# [Exercise task]
Extract every line of the records below and reproduce each one character for character.

# [Records provided]
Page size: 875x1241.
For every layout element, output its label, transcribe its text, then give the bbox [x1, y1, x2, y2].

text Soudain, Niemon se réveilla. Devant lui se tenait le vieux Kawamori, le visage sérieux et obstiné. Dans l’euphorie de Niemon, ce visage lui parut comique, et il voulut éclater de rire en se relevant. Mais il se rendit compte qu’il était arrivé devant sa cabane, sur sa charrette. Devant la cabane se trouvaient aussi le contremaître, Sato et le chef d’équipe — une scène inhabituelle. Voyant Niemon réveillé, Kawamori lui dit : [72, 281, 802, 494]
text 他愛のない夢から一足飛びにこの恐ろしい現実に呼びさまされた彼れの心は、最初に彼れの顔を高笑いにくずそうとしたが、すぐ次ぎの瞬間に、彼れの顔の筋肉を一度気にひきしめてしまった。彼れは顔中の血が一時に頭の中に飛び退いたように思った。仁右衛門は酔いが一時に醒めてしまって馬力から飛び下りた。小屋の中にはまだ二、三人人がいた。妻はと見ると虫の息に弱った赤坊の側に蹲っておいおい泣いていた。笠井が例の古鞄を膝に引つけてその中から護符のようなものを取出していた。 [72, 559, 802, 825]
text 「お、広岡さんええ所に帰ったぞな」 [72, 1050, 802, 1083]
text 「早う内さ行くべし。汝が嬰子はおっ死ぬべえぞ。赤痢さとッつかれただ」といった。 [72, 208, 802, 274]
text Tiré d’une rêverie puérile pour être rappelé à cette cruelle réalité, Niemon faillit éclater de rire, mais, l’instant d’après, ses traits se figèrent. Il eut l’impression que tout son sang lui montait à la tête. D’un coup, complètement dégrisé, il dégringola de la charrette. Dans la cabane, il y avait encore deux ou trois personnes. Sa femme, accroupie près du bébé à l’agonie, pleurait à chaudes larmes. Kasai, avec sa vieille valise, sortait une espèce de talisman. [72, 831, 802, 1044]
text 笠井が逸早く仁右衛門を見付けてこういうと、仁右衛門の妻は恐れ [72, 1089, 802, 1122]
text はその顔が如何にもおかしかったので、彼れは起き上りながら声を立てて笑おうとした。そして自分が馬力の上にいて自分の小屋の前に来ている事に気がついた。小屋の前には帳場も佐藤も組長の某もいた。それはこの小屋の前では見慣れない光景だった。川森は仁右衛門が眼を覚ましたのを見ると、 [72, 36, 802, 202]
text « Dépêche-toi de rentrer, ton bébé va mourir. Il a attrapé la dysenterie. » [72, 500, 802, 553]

# [Correct answer]
Page size: 875x1241.
For every layout element, output its label, transcribe its text, then give the bbox [x1, y1, x2, y2].

text Soudain, Niemon se réveilla. Devant lui se tenait le vieux Kawamori, le visage sérieux et obstiné. Dans l’euphorie de Niemon, ce visage lui parut comique, et il voulut éclater de rire en se relevant. Mais il se rendit compte qu’il était arrivé devant sa cabane, sur sa charrette. Devant la cabane se trouvaient aussi le contremaître, Sato et le chef d’équipe — une scène inhabituelle. Voyant Niemon réveillé, Kawamori lui dit : [72, 281, 802, 494]
text 他愛のない夢から一足飛びにこの恐ろしい現実に呼びさまされた彼れの心は、最初に彼れの顔を高笑いにくずそうとしたが、すぐ次ぎの瞬間に、彼れの顔の筋肉を一度気にひきしめてしまった。彼れは顔中の血が一時に頭の中に飛び退いたように思った。仁右衛門は酔いが一時に醒めてしまって馬力から飛び下りた。小屋の中にはまだ二、三人人がいた。妻はと見ると虫の息に弱った赤坊の側に蹲っておいおい泣いていた。笠井が例の古鞄を膝に引つけてその中から護符のようなものを取出していた。 [72, 559, 802, 825]
text 「お、広岡さんええ所に帰ったぞな」 [72, 1050, 802, 1083]
text 「早う内さ行くべし。汝が嬰子はおっ死ぬべえぞ。赤痢さとッつかれただ」といった。 [72, 208, 802, 274]
text Tiré d’une rêverie puérile pour être rappelé à cette cruelle réalité, Niemon faillit éclater de rire, mais, l’instant d’après, ses traits se figèrent. Il eut l’impression que tout son sang lui montait à la tête. D’un coup, complètement dégrisé, il dégringola de la charrette. Dans la cabane, il y avait encore deux ou trois personnes. Sa femme, accroupie près du bébé à l’agonie, pleurait à chaudes larmes. Kasai, avec sa vieille valise, sortait une espèce de talisman. [72, 831, 802, 1044]
text 笠井が逸早く仁右衛門を見付けてこういうと、仁右衛門の妻は恐れ [72, 1089, 802, 1122]
text はその顔が如何にもおかしかったので、彼れは起き上りながら声を立てて笑おうとした。そして自分が馬力の上にいて自分の小屋の前に来ている事に気がついた。小屋の前には帳場も佐藤も組長の某もいた。それはこの小屋の前では見慣れない光景だった。川森は仁右衛門が眼を覚ましたのを見ると、 [72, 36, 802, 202]
text « Dépêche-toi de rentrer, ton bébé va mourir. Il a attrapé la dysenterie. » [72, 500, 802, 553]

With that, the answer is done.